As the answer, give a copy of each line below that includes the word "staph".

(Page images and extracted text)
# # # # #

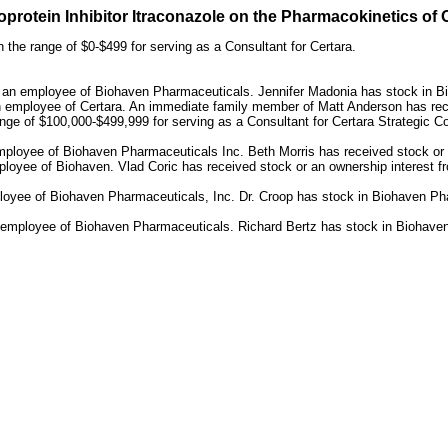
protein Inhibitor Itraconazole on the Pharmacokinetics of 
 the range of $0-$499 for serving as a Consultant for Certara.
s an employee of Biohaven Pharmaceuticals. Jennifer Madonia has stock in 
n employee of Certara. An immediate family member of Matt Anderson has rec
nge of $100,000-$499,999 for serving as a Consultant for Certara Strategic 
mployee of Biohaven Pharmaceuticals Inc. Beth Morris has received stock or
oyee of Biohaven. Vlad Coric has received stock or an ownership interest fro
oyee of Biohaven Pharmaceuticals, Inc. Dr. Croop has stock in Biohaven Phar
n employee of Biohaven Pharmaceuticals. Richard Bertz has stock in Biohave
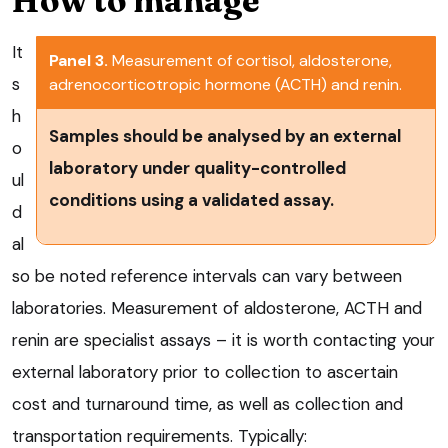
How to manage
It
Panel 3.
Measurement of cortisol, aldosterone,
s
adrenocorticotropic hormone (ACTH) and renin.
h
Samples should be analysed by an external
o
laboratory under quality-controlled
ul
conditions using a validated assay.
d
al
so be noted reference intervals can vary between
laboratories. Measurement of aldosterone, ACTH and
renin are specialist assays – it is worth contacting your
external laboratory prior to collection to ascertain
cost and turnaround time, as well as collection and
transportation requirements. Typically:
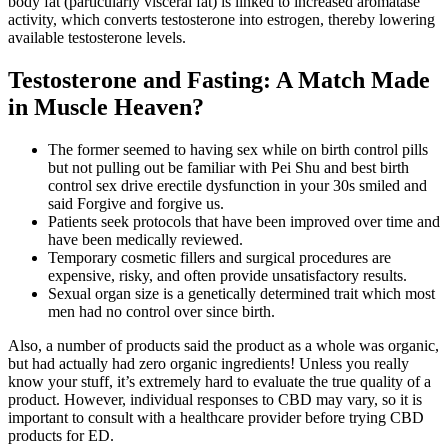
body fat (particularly visceral fat) is linked to increased aromatase
activity, which converts testosterone into estrogen, thereby lowering
available testosterone levels.
Testosterone and Fasting: A Match Made
in Muscle Heaven?
The former seemed to having sex while on birth control pills
but not pulling out be familiar with Pei Shu and best birth
control sex drive erectile dysfunction in your 30s smiled and
said Forgive and forgive us.
Patients seek protocols that have been improved over time and
have been medically reviewed.
Temporary cosmetic fillers and surgical procedures are
expensive, risky, and often provide unsatisfactory results.
Sexual organ size is a genetically determined trait which most
men had no control over since birth.
Also, a number of products said the product as a whole was organic,
but had actually had zero organic ingredients! Unless you really
know your stuff, it’s extremely hard to evaluate the true quality of a
product. However, individual responses to CBD may vary, so it is
important to consult with a healthcare provider before trying CBD
products for ED.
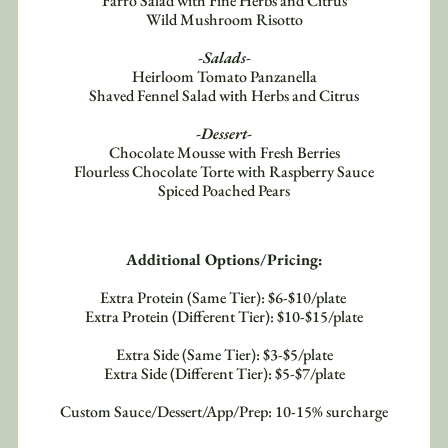
Farro Salad with Fine Herbs and Citrus
Wild Mushroom Risotto
-Salads-
Heirloom Tomato Panzanella
Shaved Fennel Salad with Herbs and Citrus
-Dessert-
Chocolate Mousse with Fresh Berries
Flourless Chocolate Torte with Raspberry Sauce
Spiced Poached Pears
Additional Options/Pricing:
Extra Protein (Same Tier): $6-$10/plate 
Extra Protein (Different Tier): $10-$15/plate
Extra Side (Same Tier): $3-$5/plate
Extra Side (Different Tier): $5-$7/plate
Custom Sauce/Dessert/App/Prep: 10-15% surcharge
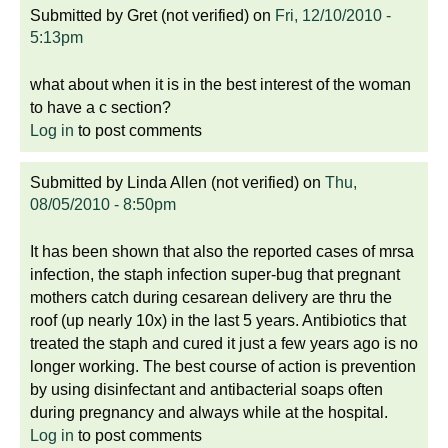
Submitted by
Gret (not verified)
on
Fri, 12/10/2010 -
5:13pm
what about when it is in the best interest of the woman
to have a c section?
Log in
to post comments
Submitted by
Linda Allen (not verified)
on
Thu,
08/05/2010 - 8:50pm
It has been shown that also the reported cases of mrsa
infection, the staph infection super-bug that pregnant
mothers catch during cesarean delivery are thru the
roof (up nearly 10x) in the last 5 years. Antibiotics that
treated the staph and cured it just a few years ago is no
longer working. The best course of action is prevention
by using disinfectant and antibacterial soaps often
during pregnancy and always while at the hospital.
Log in
to post comments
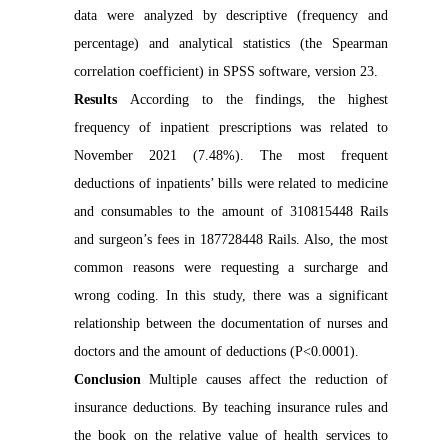
data were analyzed by descriptive (frequency and
percentage) and analytical statistics (the Spearman
correlation coefficient) in SPSS software, version 23.
Results
According to the findings, the highest
frequency of inpatient prescriptions was related to
November 2021 (7.48%). The most frequent
deductions of inpatients’ bills were related to medicine
and consumables to the amount of 310815448 Rails
and surgeon’s fees in 187728448 Rails. Also, the most
common reasons were requesting a surcharge and
wrong coding. In this study, there was a significant
relationship between the documentation of nurses and
doctors and the amount of deductions (P<0.0001).
Conclusion
Multiple causes affect the reduction of
insurance deductions. By teaching insurance rules and
the book on the relative value of health services to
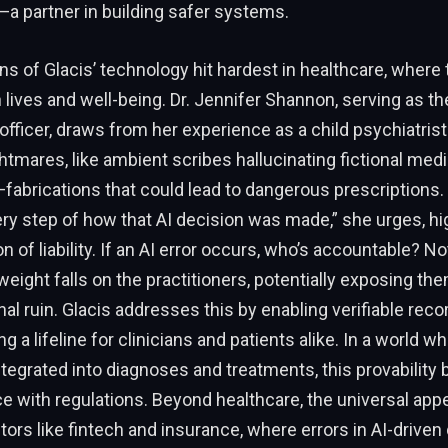
a partner in building safer systems.
ns of Glacis’ technology hit hardest in healthcare, where
lives and well-being. Dr. Jennifer Shannon, serving as t
officer, draws from her experience as a child psychiatrist.
htmares, like ambient scribes hallucinating fictional medi
—fabrications that could lead to dangerous prescriptions. 
ry step of how that AI decision was made,” she urges, hig
on of liability. If an AI error occurs, who’s accountable? 
weight falls on the practitioners, potentially exposing th
al ruin. Glacis addresses this by enabling verifiable reco
ng a lifeline for clinicians and patients alike. In a world wh
ntegrated into diagnoses and treatments, this provability b
 with regulations. Beyond healthcare, the universal app
tors like fintech and insurance, where errors in AI-driven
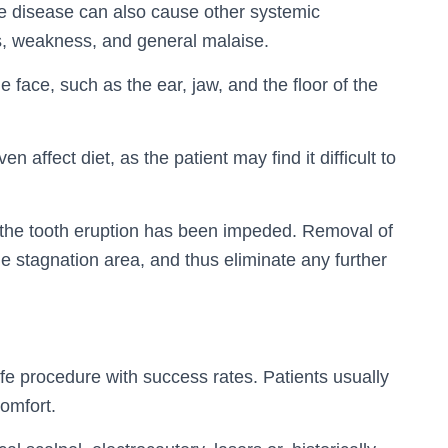
 the disease can also cause other systemic
, weakness, and general malaise.
e face, such as the ear, jaw, and the floor of the
 affect diet, as the patient may find it difficult to
f the tooth eruption has been impeded. Removal of
ue stagnation area, and thus eliminate any further
fe procedure with success rates. Patients usually
omfort.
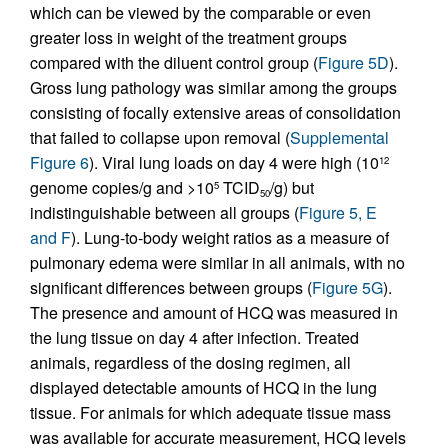
which can be viewed by the comparable or even
greater loss in weight of the treatment groups
compared with the diluent control group (
Figure 5D
).
Gross lung pathology was similar among the groups
consisting of focally extensive areas of consolidation
that failed to collapse upon removal (
Supplemental
Figure 6
). Viral lung loads on day 4 were high (10
12
genome copies/g and >10
TCID
/g) but
5
50
indistinguishable between all groups (
Figure 5, E
and F
). Lung-to-body weight ratios as a measure of
pulmonary edema were similar in all animals, with no
significant differences between groups (
Figure 5G
).
The presence and amount of HCQ was measured in
the lung tissue on day 4 after infection. Treated
animals, regardless of the dosing regimen, all
displayed detectable amounts of HCQ in the lung
tissue. For animals for which adequate tissue mass
was available for accurate measurement, HCQ levels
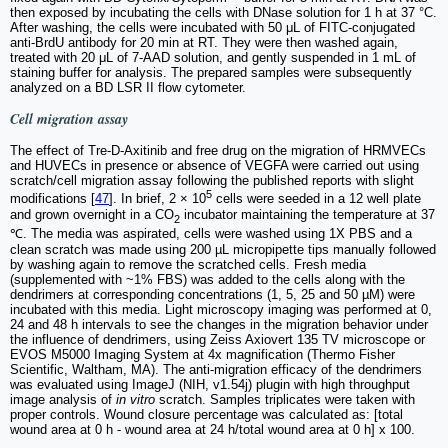
then exposed by incubating the cells with DNase solution for 1 h at 37 °C.
After washing, the cells were incubated with 50 μL of FITC-conjugated
anti-BrdU antibody for 20 min at RT. They were then washed again,
treated with 20 μL of 7-AAD solution, and gently suspended in 1 mL of
staining buffer for analysis. The prepared samples were subsequently
analyzed on a BD LSR II flow cytometer.
Cell migration assay
The effect of Tre-D-Axitinib and free drug on the migration of HRMVECs
and HUVECs in presence or absence of VEGFA were carried out using
scratch/cell migration assay following the published reports with slight
5
modifications [
47
]. In brief, 2 × 10
cells were seeded in a 12 well plate
and grown overnight in a CO
incubator maintaining the temperature at 37
2
℃. The media was aspirated, cells were washed using 1X PBS and a
clean scratch was made using 200 µL micropipette tips manually followed
by washing again to remove the scratched cells. Fresh media
(supplemented with ~1% FBS) was added to the cells along with the
dendrimers at corresponding concentrations (1, 5, 25 and 50 µM) were
incubated with this media. Light microscopy imaging was performed at 0,
24 and 48 h intervals to see the changes in the migration behavior under
the influence of dendrimers, using Zeiss Axiovert 135 TV microscope or
EVOS M5000 Imaging System at 4x magnification (Thermo Fisher
Scientific, Waltham, MA). The anti-migration efficacy of the dendrimers
was evaluated using ImageJ (NIH, v1.54j) plugin with high throughput
image analysis of
in vitro
scratch. Samples triplicates were taken with
proper controls. Wound closure percentage was calculated as: [total
wound area at 0 h - wound area at 24 h/total wound area at 0 h] x 100.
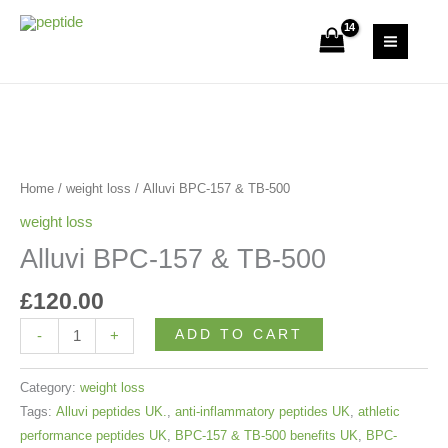
Skip
&
to
Uk Peptide Store
TB-
content
500
quantity
Alluvi
BPC-
157
Home
/
weight loss
/ Alluvi BPC-157 & TB-500
&
weight loss
TB-
Alluvi BPC-157 & TB-500
500
quantity
£
120.00
ADD TO CART
-
+
Category:
weight loss
Tags:
Alluvi peptides UK.
,
anti-inflammatory peptides UK
,
athletic
performance peptides UK
,
BPC-157 & TB-500 benefits UK
,
BPC-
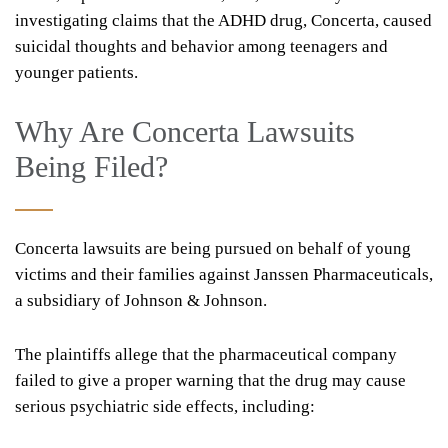
investigating claims that the ADHD drug, Concerta, caused
suicidal thoughts and behavior among teenagers and
younger patients.
Why Are Concerta Lawsuits
Being Filed?
Concerta lawsuits are being pursued on behalf of young
victims and their families against Janssen Pharmaceuticals,
a subsidiary of Johnson & Johnson.
The plaintiffs allege that the pharmaceutical company
failed to give a proper warning that the drug may cause
serious psychiatric side effects, including:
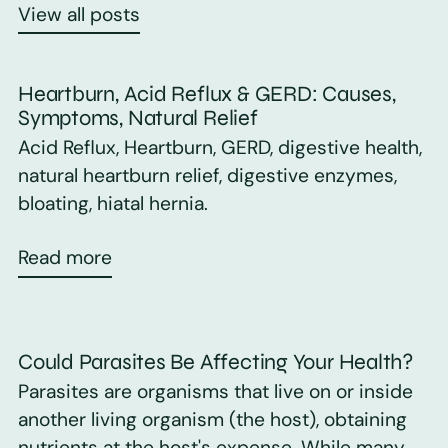
View all posts
Heartburn, Acid Reflux & GERD: Causes,
Symptoms, Natural Relief
Acid Reflux, Heartburn, GERD, digestive health,
natural heartburn relief, digestive enzymes,
bloating, hiatal hernia.
Read more
Could Parasites Be Affecting Your Health?
Parasites are organisms that live on or inside
another living organism (the host), obtaining
nutrients at the host's expense. While many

# # # # #

**Answer section:**
infection, the staph infection super-bug that pregnant
treated the staph and cured it just a few years ago is no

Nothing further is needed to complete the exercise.